First of all, we see how the Gaussian model behaves on our original example:

In [None]:
points=km_load_th1()

aic=[]
bic=[]
sil=[]

for i_comp in range(2,6):
    plt.figure()
    plt.title(str(i_comp))
    clf = GaussianMixture(n_components=i_comp, covariance_type='full')
    clf.fit(points)
    cluster_labels=clf.predict(points)
    plt.scatter(points[:,0],points[:,1],c=cluster_labels)
    print(i_comp,clf.aic(points),clf.bic(points))
    score=silhouette_score(points,cluster_labels)
    aic.append(clf.aic(points))
    bic.append(clf.bic(points))
    sil.append(score)
    plt.show()

In [None]:
plt.plot(np.arange(2,6),aic,'-o')
plt.title('aic')
plt.grid()
plt.show()

plt.plot(np.arange(2,6),bic,'-o')
plt.title('bic')
plt.grid()
plt.show()

plt.plot(np.arange(2,6),sil,'-o')
plt.title('silhouette')
plt.show()

So in this case we get a comparable result, and also the probabilistic tools agree with the Silhouette score ! Let's see how the Gaussian mixtures behave in the examples where K-means was failing.

In [None]:
points=gm_load_th1()
clf = GaussianMixture(n_components=3, covariance_type='full')
clf.fit(points)
cluster_labels=clf.predict(points)
plt.figure(figsize=(5,5))
plt.gca().set_aspect('equal')
plt.title('K-Means')
plt.xlim(-6,6)
plt.scatter(points[:,0],points[:,1],c=cluster_labels, s=2)
plt.show()

In [None]:
points=gm_load_th2()
clf = GaussianMixture(n_components=2, covariance_type='full')
clf.fit(points)
cluster_labels=clf.predict(points)
plt.figure(figsize=(5,5))
plt.scatter(points[:,0],points[:,1],c=cluster_labels, s=2)
plt.show()

### EXERCISE 3 : Find the prediction uncertainty

In [None]:
###### DESCRIPTION ###############

#In this exercise you need to load the dataset used to present K-means ( points=km_load_th1() ) or the one used to discuss 
# the Gaussian mixtures model ( points=gm_load_th1() ). 
#
# As discussed, applying a fitting based on gaussian mixtures you can not only predict the cluster label for each point, 
# but also a probability distribution over the clusters. 

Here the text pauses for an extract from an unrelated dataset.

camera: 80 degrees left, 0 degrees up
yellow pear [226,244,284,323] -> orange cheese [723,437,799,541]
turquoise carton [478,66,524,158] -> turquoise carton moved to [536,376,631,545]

# From this probability distribution, you can compute for each point the entropy of the corresponging 
# distribution (using for example scipy.stats.entropy) as an estimation of the undertainty of the prediction. 
# Your task is to plot the data-cloud with a color proportional to the uncertainty of the cluster assignement.


In [None]:
# Follow the following STEPS to solve the exercise

# In detail you should:
# 0. Load the dataset points=gm_load_th1()
# 1. Instantiate a GaussianMixture object with the number of clusters that you expect
# 2. fit the object on the dataset with the fit method 
# 3. compute the cluster probabilities using the method predict_proba. This will return a matrix of dimension 
# npoints x nclusters
# 4. use the entropy function ( from scipy.stats import entropy ) to evaluate for each point the uncertainty of the prediction
# 5. Plot the points colored accordingly to their uncertanty. You can use for example the code

#cm = plt.cm.get_cmap('RdYlBu')
#plt.scatter(x, y, c=colors, cmap=cm)
#plt.colorbar(sc)

# where `colors` is the list of entropies computed for each point.